Thursday, October 15, 2015

After the Election

I have no idea to what Canada will awake on Tuesday morning. The polls are too close to call and if recent events are any indication, maybe useless in predicting outcomes (someone needs to revise their sampling models!).

Right now my only concern is dislodging Harper. I don't much care what the other parties are promising because election campaigns are silly things built of spin, lies, and blue blue sky. The only thing that counts is what they do after vote day. I mean, I'd be quite happy if they were lying about refusing to form a coalition in order to offset shrieks of "coup d'etat" from the fascists and perhaps an attempt to bully our spongy GG into somehow halting the electoral process or discounting anything other than a Tory victory.

Still, should Harper form the next government, especially a majority, so be it. There is no cosmic law that says his foetid government will have moral legitimacy, even in the freak event that it is awarded a fraud-less victory. The social contract will be broken, absolving the public of any moral obligation to conform to the wishes of the Conservatives.

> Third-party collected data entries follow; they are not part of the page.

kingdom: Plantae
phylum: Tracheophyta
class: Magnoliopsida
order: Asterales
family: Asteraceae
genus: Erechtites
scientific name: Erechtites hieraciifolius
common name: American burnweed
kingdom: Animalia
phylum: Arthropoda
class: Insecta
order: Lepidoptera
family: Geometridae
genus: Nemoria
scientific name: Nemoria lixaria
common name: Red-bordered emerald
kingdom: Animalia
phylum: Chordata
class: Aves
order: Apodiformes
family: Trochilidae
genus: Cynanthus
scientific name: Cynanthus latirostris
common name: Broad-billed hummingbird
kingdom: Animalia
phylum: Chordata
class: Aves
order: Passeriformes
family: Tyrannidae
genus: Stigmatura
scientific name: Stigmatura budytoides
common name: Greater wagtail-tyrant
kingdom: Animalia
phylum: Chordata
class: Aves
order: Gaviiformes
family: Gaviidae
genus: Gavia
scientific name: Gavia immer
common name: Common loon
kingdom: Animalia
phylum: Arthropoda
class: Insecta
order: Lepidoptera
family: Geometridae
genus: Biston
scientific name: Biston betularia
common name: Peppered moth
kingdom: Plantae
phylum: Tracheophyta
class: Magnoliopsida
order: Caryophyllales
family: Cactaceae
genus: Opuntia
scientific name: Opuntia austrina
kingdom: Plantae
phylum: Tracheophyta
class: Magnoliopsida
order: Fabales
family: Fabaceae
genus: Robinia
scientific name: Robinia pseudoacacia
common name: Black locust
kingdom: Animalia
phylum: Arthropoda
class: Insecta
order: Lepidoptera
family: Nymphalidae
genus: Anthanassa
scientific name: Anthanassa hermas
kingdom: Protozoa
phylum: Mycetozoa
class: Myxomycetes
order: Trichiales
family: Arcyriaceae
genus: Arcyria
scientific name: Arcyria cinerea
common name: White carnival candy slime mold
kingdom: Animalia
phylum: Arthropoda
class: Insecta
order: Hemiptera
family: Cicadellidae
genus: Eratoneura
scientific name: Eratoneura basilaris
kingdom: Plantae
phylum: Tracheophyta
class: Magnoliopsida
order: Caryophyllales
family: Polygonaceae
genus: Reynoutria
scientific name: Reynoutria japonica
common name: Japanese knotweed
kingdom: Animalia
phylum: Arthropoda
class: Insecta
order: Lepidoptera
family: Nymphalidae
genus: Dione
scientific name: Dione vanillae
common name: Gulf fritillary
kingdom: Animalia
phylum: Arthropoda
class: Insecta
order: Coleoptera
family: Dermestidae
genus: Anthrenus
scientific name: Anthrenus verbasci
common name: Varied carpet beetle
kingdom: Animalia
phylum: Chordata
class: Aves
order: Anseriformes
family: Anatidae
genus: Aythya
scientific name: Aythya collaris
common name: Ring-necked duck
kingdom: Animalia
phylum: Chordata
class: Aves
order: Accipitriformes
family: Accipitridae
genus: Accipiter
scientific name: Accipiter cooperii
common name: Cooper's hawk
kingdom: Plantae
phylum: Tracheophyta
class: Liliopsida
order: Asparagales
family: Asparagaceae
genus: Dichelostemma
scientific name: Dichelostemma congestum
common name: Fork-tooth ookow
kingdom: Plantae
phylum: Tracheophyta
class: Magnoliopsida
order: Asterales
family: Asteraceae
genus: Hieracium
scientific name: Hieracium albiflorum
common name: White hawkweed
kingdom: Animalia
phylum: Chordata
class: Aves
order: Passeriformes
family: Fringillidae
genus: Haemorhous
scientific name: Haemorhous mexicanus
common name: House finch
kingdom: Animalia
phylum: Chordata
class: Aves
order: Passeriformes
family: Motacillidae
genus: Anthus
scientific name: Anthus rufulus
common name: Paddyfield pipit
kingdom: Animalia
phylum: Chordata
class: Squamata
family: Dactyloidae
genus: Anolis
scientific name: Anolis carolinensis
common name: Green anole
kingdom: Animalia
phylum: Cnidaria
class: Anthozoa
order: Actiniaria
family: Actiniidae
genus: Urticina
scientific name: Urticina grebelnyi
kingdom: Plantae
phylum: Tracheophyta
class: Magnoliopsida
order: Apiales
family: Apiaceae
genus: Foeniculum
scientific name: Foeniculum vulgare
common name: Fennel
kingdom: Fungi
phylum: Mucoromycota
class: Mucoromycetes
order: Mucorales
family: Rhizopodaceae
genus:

It would open up a vast space for provincial, local, and grassroots social and political innovation and transformation.  The federal government is a lot less necessary in practical terms than it believes.

Provinces have enough constitutional power to run themselves, and there are millions of Canadians with great ideas and skills who can put their energy into building the kind of country we want.  But we might have to work for it.

1 comment:

RevDave said...

I suppose in a sense you're right because we will have no choice.

However, this sort of "state's rights" approach happens to precisely mirror Harper's own philosophy. And the Tea Party's.

I wouldn't want to give up on the federal government just yet.